• TASK DIRECTIONS:
Copy out the text of every row below with "philanthropy" changed to "generosity" and everything else left as it is. Leave the pictures out.

Collection entries:
□ □ □ □ □
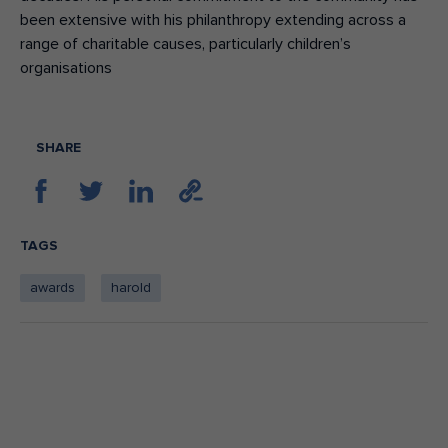
been extensive with his philanthropy extending across a
range of charitable causes, particularly children’s
organisations
SHARE
TAGS
awards
harold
□ □ □ □ □
• RESPONSE FOR THIS EXERCISE:
been extensive with his generosity extending across a
range of charitable causes, particularly children’s
organisations
SHARE
TAGS
awards
harold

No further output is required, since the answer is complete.